Die Differenz zwischen Gesamtkosten und Eigenmitteln ist der Kreditbedarf. Die aufgenommenen Fremdmittel müssen den Kreditbedarf in voller Höhe decken, damit der Finanzierungsbedarf gesichert ist.
Fonds
Die von einer Kapitalanlagegesellschaft (Investmentgesellschaft) verwalteten Sondervermögen, die in Immobilien, Aktien, Rentenpapieren o. ä. angelegt sind. Man unterscheidet zwischen offenen Fonds (open end fund) und geschlossenen Fonds (closed end fund). Die letztere Form, bei der der Anleger keinen Anspruch auf Rücknahme seiner Anteile hat, ist in den angelsächsischen Ländern geläufig, in Deutschland aber verboten. Der Anleger hat über den Kauf von Anteilen an einem Fonds die Möglichkeit, sich an der Entwicklung aller im Fondsvermögen befindlichen Werte zu beteiligen. Dies ist besonders für Anleger interessant, die nicht ausreichend Zeit, Geld oder Lust haben, einzelne Anlagemöglichkeiten zu nutzen, und dennoch zum Beispiel in Aktien investieren wollen.
Gerade im Bereich der Aktienfonds wird dem Anleger kaum noch eine überschaubare Auswahl verschiedenster Fonds angeboten. So gibt es Fonds, die nur in bestimmten Ländern oder Branchen investieren. Die Auswahl des "richtigen Fonds", das sogenannte Fonds-Picking, stellt sich zudem durch unterschiedliche Gebührenstrukturen und stark abweichende Entwicklungen in der Vergangenheit recht schwierig dar. Wenn ein Fonds in den vergangenen zehn Jahren in einer Fondsrangliste der erfolgreichste war, muß das noch lange nicht heißen, daß dies auch in Zukunft so bleibt. Neben der Beurteilung des Managements eines Fonds muß vor allem die eigene Einschätzung der dem Fonds zugrunde liegenden Länder, Branchen oder auch - wenn bekannt - einzelnen Aktien stimmen.
Forwarddarlehen
Wenn die Zinsbindung eines bestehenden Darlehen in den nächsten 4 Jahren ausläuft, kann man sich über ein Forwarddarlehen (“Vorausdarlehen”) das aktuell günstige Zinsniveau sichern.
Freistellungserklärung
Beim Bau von Eigentumswohnungen durch einen Bauträger sichert sich dessen Bank in der Regel durch eine Globalgrundschuld an allen Eigentumswohnungen ab. Werden einzelne Eigentumswohnungen in der Bauphase verkauft, so muß der Käufer häufig bereits vor Fertigstellung erste Teilzahlungen auf den Verkaufspreis leisten.
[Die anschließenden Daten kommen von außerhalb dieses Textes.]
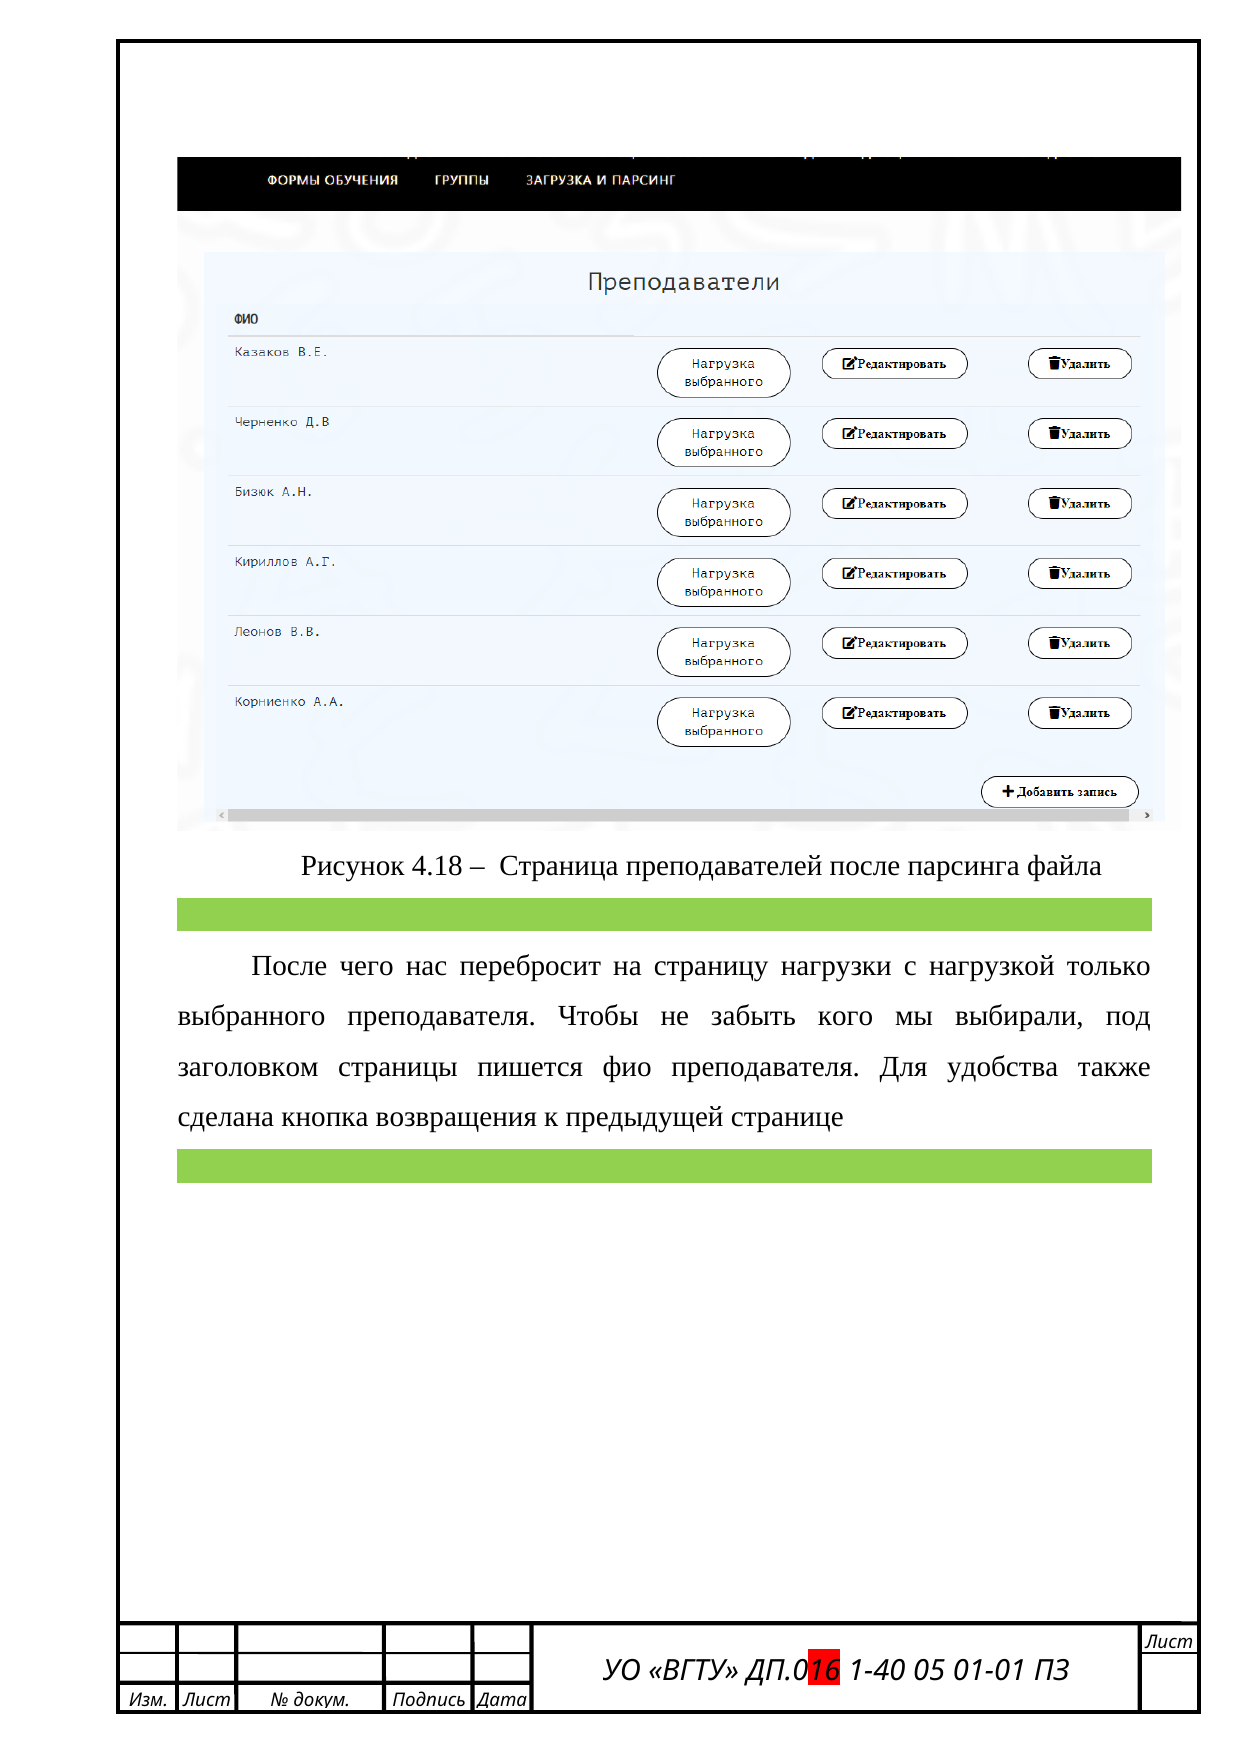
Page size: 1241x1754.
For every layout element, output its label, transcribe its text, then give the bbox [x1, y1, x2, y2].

text Рисунок 4.18 – Страница преподавателей после парсинга файла [177, 848, 1152, 881]
text После чего нас перебросит на страницу нагрузки с нагрузкой только выбранного преподавателя. Чтобы не забыть кого мы выбирали, под заголовком страницы пишется фио преподавателя. Для удобства также сделана кнопка возвращения к предыдущей странице [177, 948, 1152, 1133]
picture [177, 157, 1182, 831]
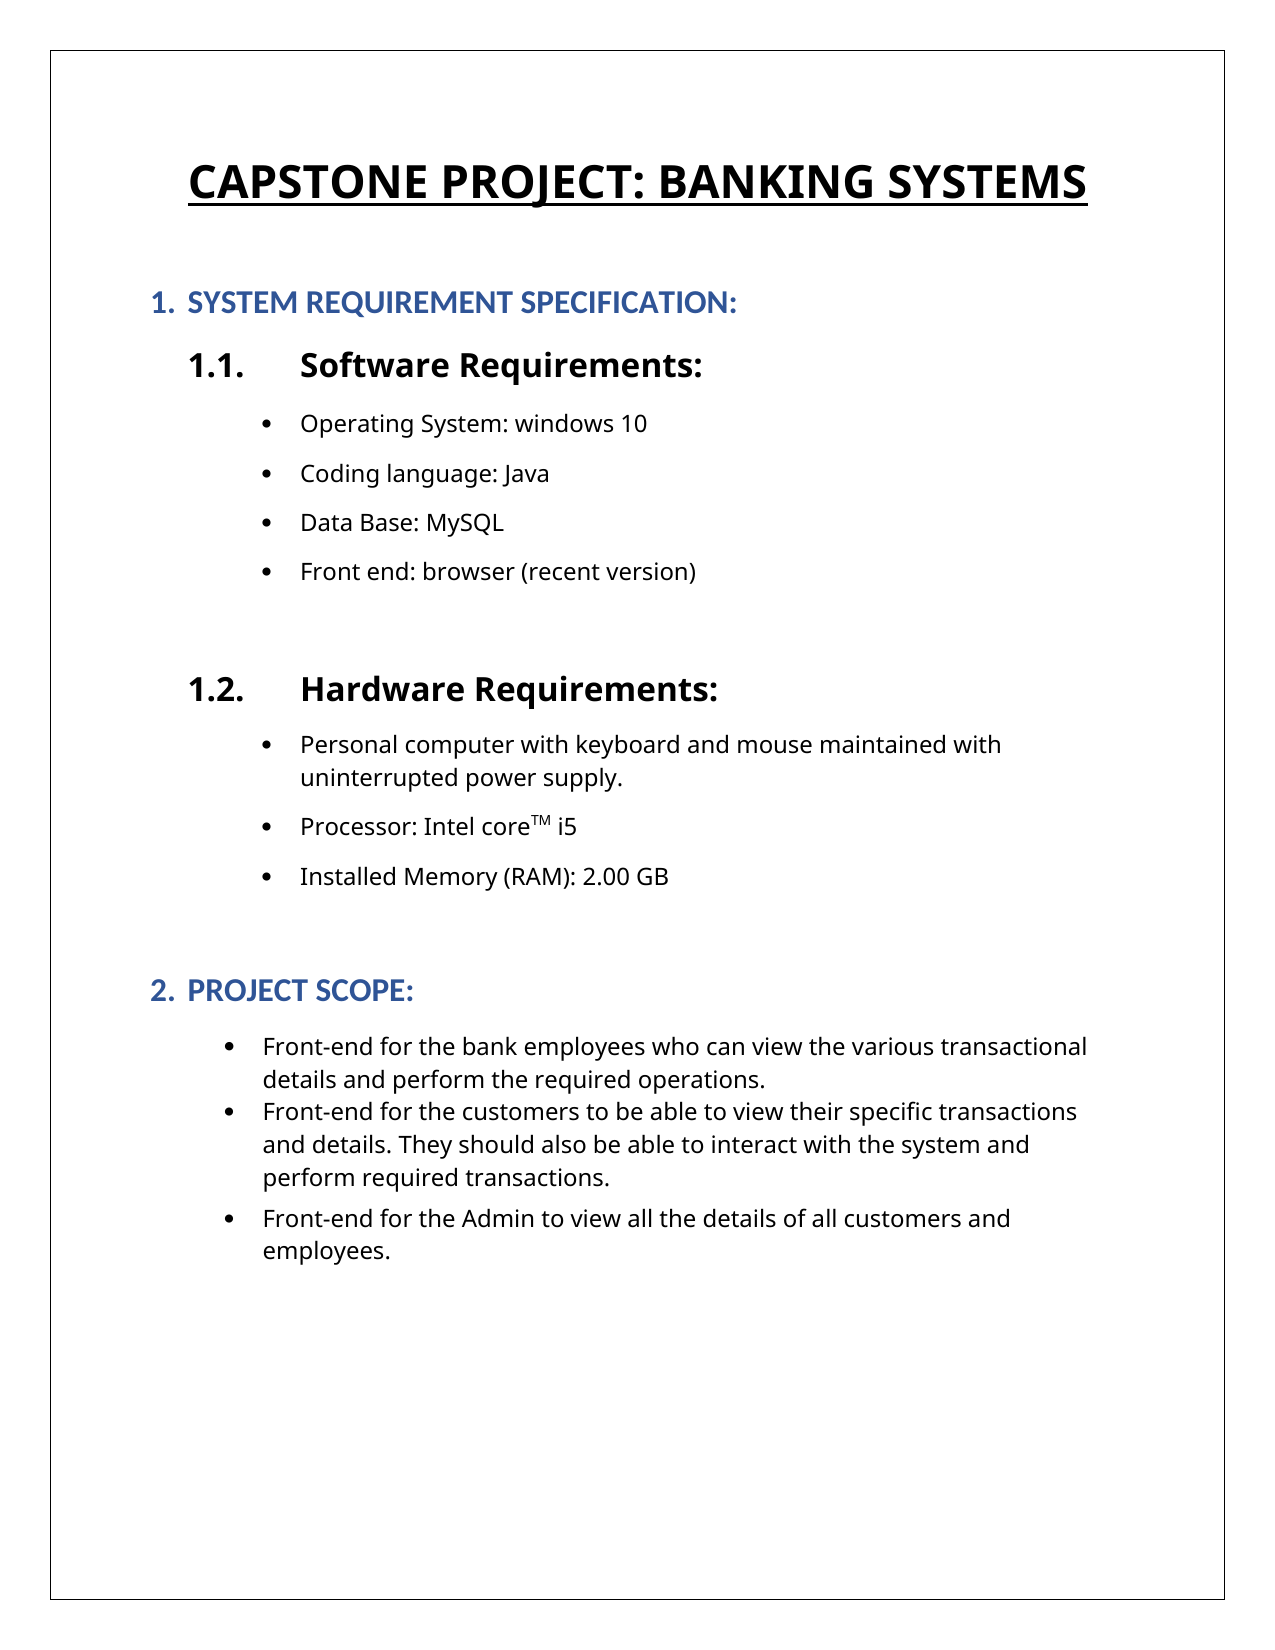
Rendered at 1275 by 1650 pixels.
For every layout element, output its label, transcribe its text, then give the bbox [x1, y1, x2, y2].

list Software Requirements: [187, 341, 1125, 387]
list Front-end for the bank employees who can view the various transactional details and perform the required operations. [225, 1030, 1125, 1095]
list Front-end for the customers to be able to view their specific transactions and details. They should also be able to interact with the system and perform required transactions. [225, 1095, 1125, 1193]
list Operating System: windows 10 [262, 407, 1125, 440]
list Hardware Requirements: [187, 666, 1125, 712]
list SYSTEM REQUIREMENT SPECIFICATION: [150, 281, 1125, 322]
text CAPSTONE PROJECT: BANKING SYSTEMS [150, 150, 1125, 212]
list Coding language: Java [262, 456, 1125, 489]
list Processor: Intel coreTM i5 [262, 810, 1125, 843]
list Front-end for the Admin to view all the details of all customers and employees. [225, 1201, 1125, 1267]
list Front end: browser (recent version) [262, 555, 1125, 587]
list Installed Memory (RAM): 2.00 GB [262, 859, 1125, 892]
list PROJECT SCOPE: [150, 969, 1125, 1010]
list Data Base: MySQL [262, 506, 1125, 538]
list Personal computer with keyboard and mouse maintained with uninterrupted power supply. [262, 728, 1125, 793]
Zum Schutz des Käufers verpflichtet die Makler- und Bauträgerverordnung den Bauträger, Teilzahlungen in der Bauphase nur entgegenzunehmen, wenn durch eine entsprechende Freistellungserklärung (der Bank des Bauträgers) sichergestellt ist, dass die gekaufte Wohnung nach Zahlung des vollen Kaufpreises von der Globalbelastung durch die Bank des Bauträgers freigestellt wird.
Fremdkapital
Finanzierungsmittel, die als Darlehen, in der Regel von Banken, zur Verfügung gestellt werden.
Futures
Allgemeine Bezeichnung für Terminkontrakte, z.B. auf Aktienindizes (DAX-Index), eine Bundesanleihe (Bund Future) oder Devisen. Neben diesen sogenannten financial futures gibt es auch Kontrakte auf landwirtschaftliche Produkte, Rohstoffe und Edelmetalle. Mit Hilfe von Futures kann man an den Preisveränderungen der zugrunde liegenden Basiswerte (z.B. dem DAX-Index) profitieren, und zwar je nach Positionierung sowohl an steigenden als auch an fallenden Kursen. Es handelt sich hierbei um reines Differenzgeschäft, d.h., der zugrunde liegende Basiswert wird nicht tatsächlich gekauft, sondern es ist nur eine gewisse Sicherheitsleistung (Margin) erforderlich, um einen eventuellen Verlust aus einem Futuregeschäft decken zu können. Bei einem Gewinn wird dieser dem sogenannten Marginkonto gutgeschrieben. Der Handel mit Futures ist, sofern nicht zur Absicherung eingesetzt, aufgrund der hohen Hebelwirkung hochspekulativ, denn ein eventuell entstehender Verlust kann schnell über das ursprünglich eingesetzte Kapital hinausgehen.